By ELANA WARREN / Assistant Editor
Eva Krause’s children remember her for her “generous heart, her vibrant energy and her passion for living.” Students may remember her as an inspirational speaker to school groups, sharing her experiences of the Holocaust. Others still will remember her for her genuine interest in human connection.
Krause died Dec. 8 at the age of 97.
Remembrance
She had a happy childhood until the Nazi army invaded her hometown, Radom, Poland, in 1939, when she was 14 years old. Separated from her mother and sister in the chaos of the town marketplace, Krause was the only member of her family to survive the Shoah. Her parents, sisters and brother died in the gas chambers of the Treblinka extermination camp, where some 925,000 Jews were murdered.
The Nazis sent Krause to Bergen Belsen, where she suffered through labor, starvation and disease. In the 2010s she told Transfer of Memory, the touring exhibition of portraits of Minnesota Holocaust survivors: “We were stripped of dignity, we were dehumanized. I thought [every day] was my last day, I never thought I would survive.”
She was grateful to be alive and therefore lived life to the fullest. Upon liberation in 1945, Krause remained in Bergen Belsen, which became a displaced persons (DP) camp. While she wanted to leave, it took three years to get a visa.
But in those three years, she met her husband, Max Krause, and had her oldest child, Dorothy Yungman. She and Max Krause would go out dancing and have fun. They wanted to live, and they lived in the moment throughout their lives.
“Life was a celebration, and we really enjoyed every moment of our life,” she told the University of South California Shoah Foundation in 1997.
Along with raising three children — Dorothy, Steve and Anne — Krause was active and charitable in her community. She was treasurer for Hadassah, fundraised for the St. Paul Jewish Federation and supported ORT, the Jewish global educational network, among other organizations.
She was drawn to others, and others were drawn to her. Yungman told AJW the story of her mother meeting a girl on a street corner. In the time it took for the streetlight to change, Krause had shown the girl the number on her arm and shared her story. The street corner connection stuck, and the girl went on to phone Krause, send her challot and invite her for Shabbat dinner.
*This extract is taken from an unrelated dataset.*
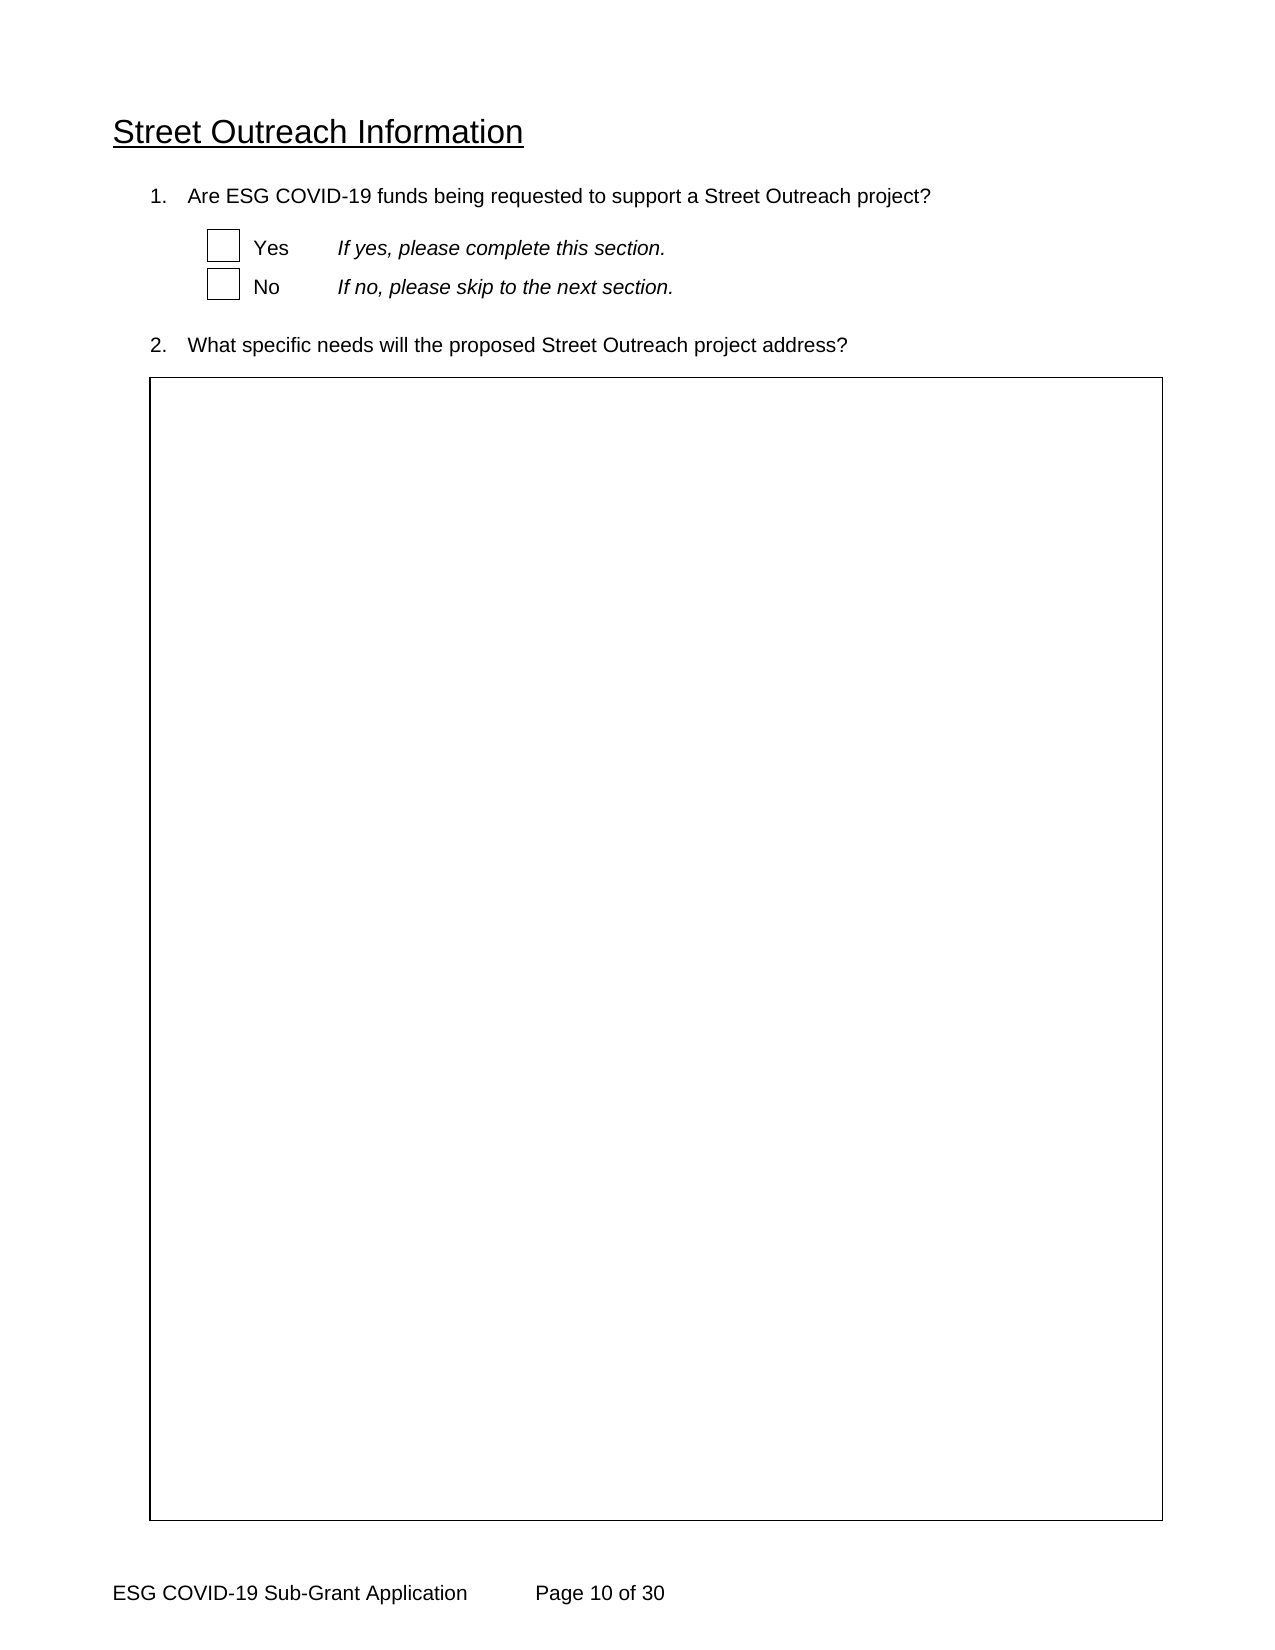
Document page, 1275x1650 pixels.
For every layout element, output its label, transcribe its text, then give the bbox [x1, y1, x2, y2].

Krause was “full of love. She was a very optimistic, positive person,” Yungman said. “And that’s a part of, I think, what drew her to people and people to her. … She was so sunny. She had a great smile, she was always interested in people, she had a lot of energy [and] she was always entertaining and sharing and very connected to people.”
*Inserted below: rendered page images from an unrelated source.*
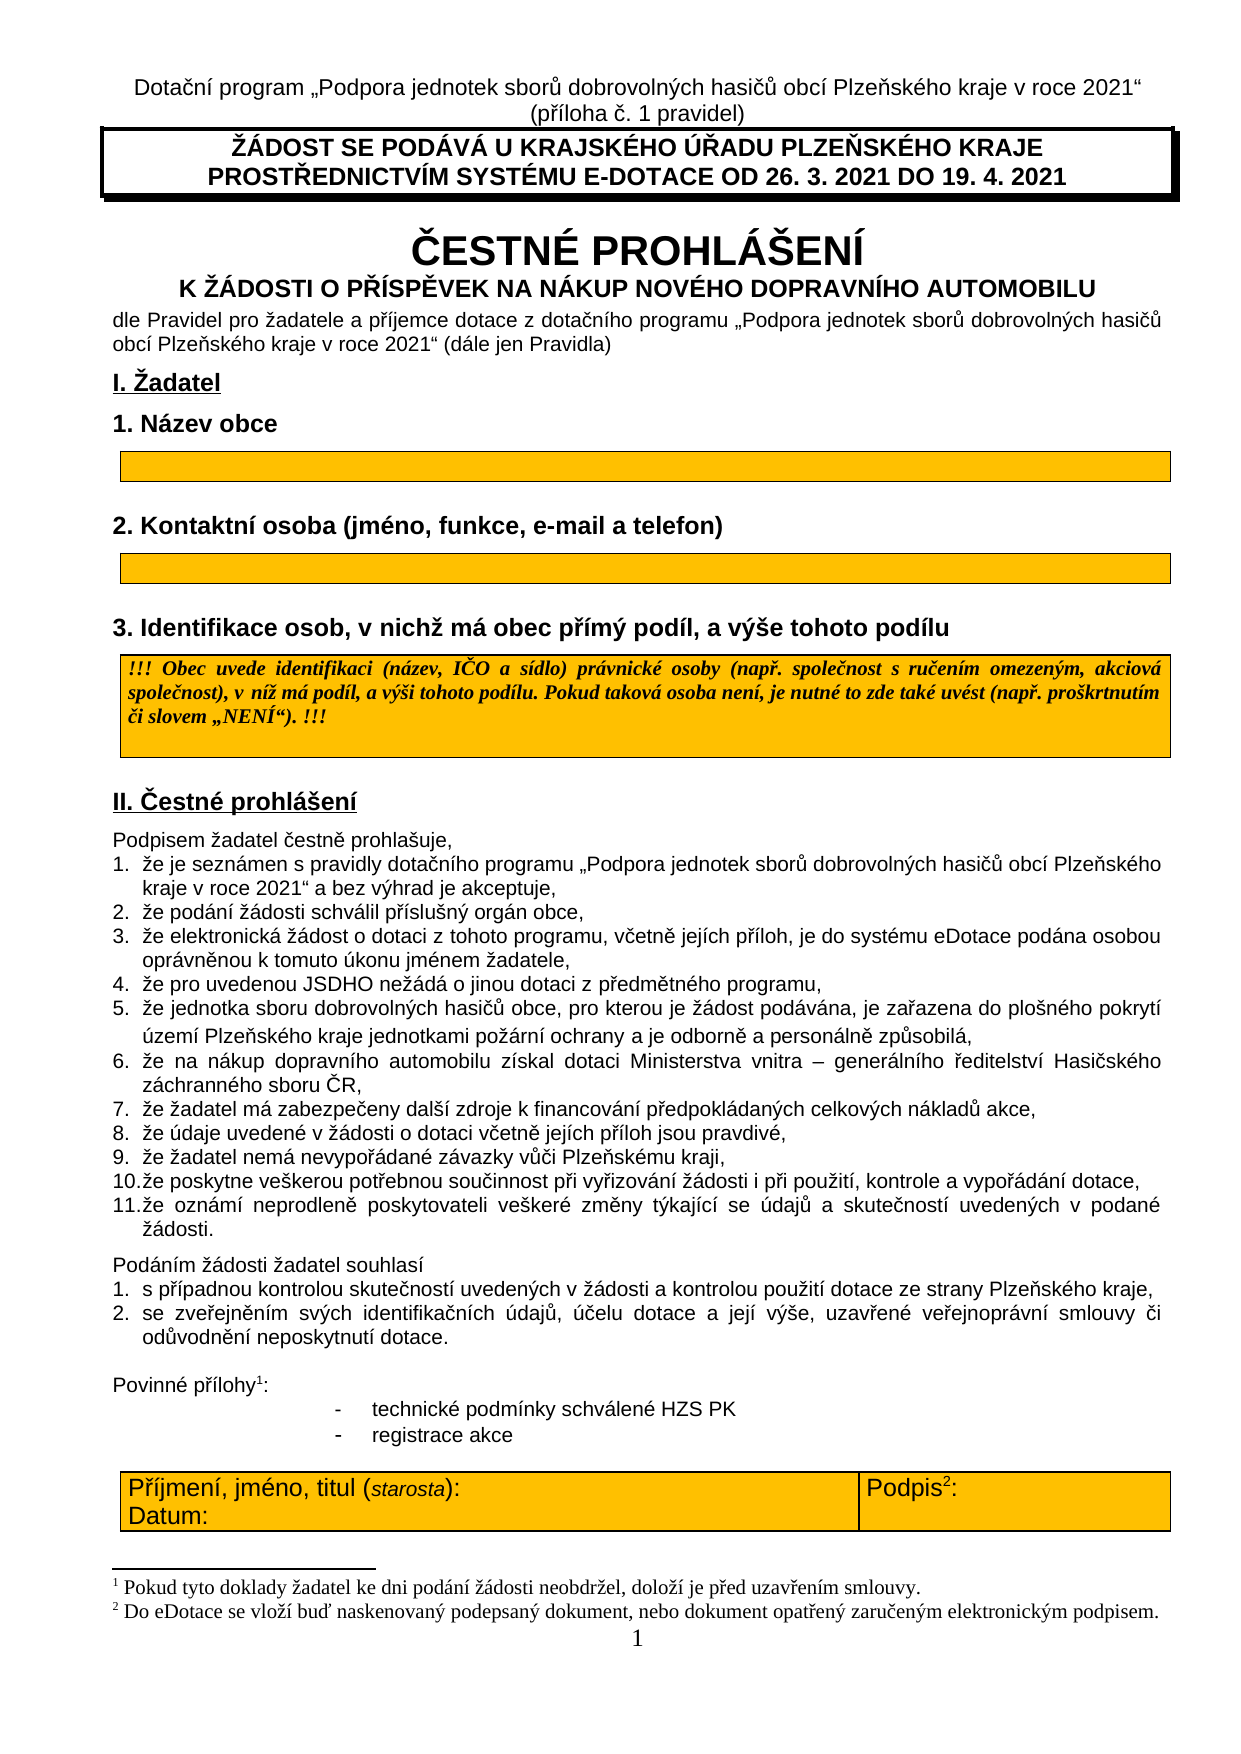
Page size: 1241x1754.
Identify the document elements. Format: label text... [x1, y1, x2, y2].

list že jednotka sboru dobrovolných hasičů obce, pro kterou je žádost podávána, je zařazena do plošného pokrytí území Plzeňského kraje jednotkami požární ochrany a je odborně a personálně způsobilá, [112, 996, 1162, 1049]
subtitle 3. Identifikace osob, v nichž má obec přímý podíl, a výše tohoto podílu [112, 613, 1162, 642]
text Podpisem žadatel čestně prohlašuje, [112, 828, 1162, 852]
text Podáním žádosti žadatel souhlasí [112, 1253, 1162, 1277]
list že je seznámen s pravidly dotačního programu „Podpora jednotek sborů dobrovolných hasičů obcí Plzeňského kraje v roce 2021“ a bez výhrad je akceptuje, [112, 852, 1162, 900]
text žádost se podává u krajského úřadu plzeňského kraje [104, 131, 1171, 155]
subtitle I. Žadatel [112, 368, 1162, 397]
text dle Pravidel pro žadatele a příjemce dotace z dotačního programu „Podpora jednotek sborů dobrovolných hasičů obcí Plzeňského kraje v roce 2021“ (dále jen Pravidla) [112, 308, 1162, 356]
list že oznámí neprodleně poskytovateli veškeré změny týkající se údajů a skutečností uvedených v podané žádosti. [112, 1192, 1162, 1240]
text prostřednictvím SYSTÉMU e-dotace od 26. 3. 2021 do 19. 4. 2021 [104, 155, 1171, 193]
list registrace akce [334, 1421, 1162, 1447]
table_header !!! Obec uvede identifikaci (název, IČO a sídlo) právnické osoby (např. společnost s ručením omezeným, akciová společnost), v níž má podíl, a výši tohoto podílu. Pokud taková osoba není, je nutné to zde také uvést (např. proškrtnutím či slovem „NENÍ“). !!! [121, 656, 1170, 757]
table_header [121, 554, 1170, 583]
text K žádostI o příspěvek na nákup novéHO DOPRAVNÍHO AUTOMOBILU [112, 274, 1162, 303]
table_header Podpis: [860, 1473, 1170, 1530]
list technické podmínky schválené HZS PK [334, 1397, 1162, 1421]
list že žadatel nemá nevypořádané závazky vůči Plzeňskému kraji, [112, 1144, 1162, 1168]
text ČESTNÉ PROHLÁŠENÍ [112, 226, 1162, 274]
list že na nákup dopravního automobilu získal dotaci Ministerstva vnitra – generálního ředitelství Hasičského záchranného sboru ČR, [112, 1049, 1162, 1097]
subtitle 2. Kontaktní osoba (jméno, funkce, e-mail a telefon) [112, 511, 1162, 540]
list že elektronická žádost o dotaci z tohoto programu, včetně jejích příloh, je do systému eDotace podána osobou oprávněnou k tomuto úkonu jménem žadatele, [112, 924, 1162, 972]
list že údaje uvedené v žádosti o dotaci včetně jejích příloh jsou pravdivé, [112, 1121, 1162, 1144]
subtitle II. Čestné prohlášení [112, 787, 1162, 816]
list se zveřejněním svých identifikačních údajů, účelu dotace a její výše, uzavřené veřejnoprávní smlouvy či odůvodnění neposkytnutí dotace. [112, 1301, 1162, 1349]
table_header [121, 452, 1170, 481]
subtitle 1. Název obce [112, 409, 1162, 438]
table_header Příjmení, jméno, titul (starosta): Datum: [121, 1473, 858, 1530]
list že podání žádosti schválil příslušný orgán obce, [112, 900, 1162, 924]
text Povinné přílohy: [112, 1373, 1162, 1397]
list že pro uvedenou JSDHO nežádá o jinou dotaci z předmětného programu, [112, 972, 1162, 996]
list že poskytne veškerou potřebnou součinnost při vyřizování žádosti i při použití, kontrole a vypořádání dotace, [112, 1168, 1162, 1192]
list s případnou kontrolou skutečností uvedených v žádosti a kontrolou použití dotace ze strany Plzeňského kraje, [112, 1277, 1162, 1301]
list že žadatel má zabezpečeny další zdroje k financování předpokládaných celkových nákladů akce, [112, 1097, 1162, 1121]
Yungman said Krause had many dear, close friends, as her connections to people were enduring.
She loved to bake European delicacies, host, dance and sing — in the ghetto, she was known as “the little singer,” and she sang through the end of her life. She enjoyed entertaining others, and her hospitality went further than hosting dinners. When her neighbor had to work after her husband died, Krause had the neighbor’s son over for lunch every day and organized his Bar Mitzva.
Her impact spread past her many personal connections to students. She was always open about her Holocaust experience and in her late 40s — after she’d better mastered English — began sharing her experiences at schools and churches.
“She believed it was important to tell her story to bear witness and so people will never forget the Holocaust,” Yungman said.
One of the lessons she imparted to her audiences she also shared with Transfer of Memory. Krause grew up religious and kept her faith in God after the Shoah. But she also had said, “I am still horrified by the silence [of the world], but beyond the silence lies an even more terrifying silence, the silence of God.”
With these observations of the inaction of other countries and God, Eva Krause leaves us with the notion to do unto others as you would have them do unto you, and speak out and help out when we can. And maybe sing a little and build connections with others.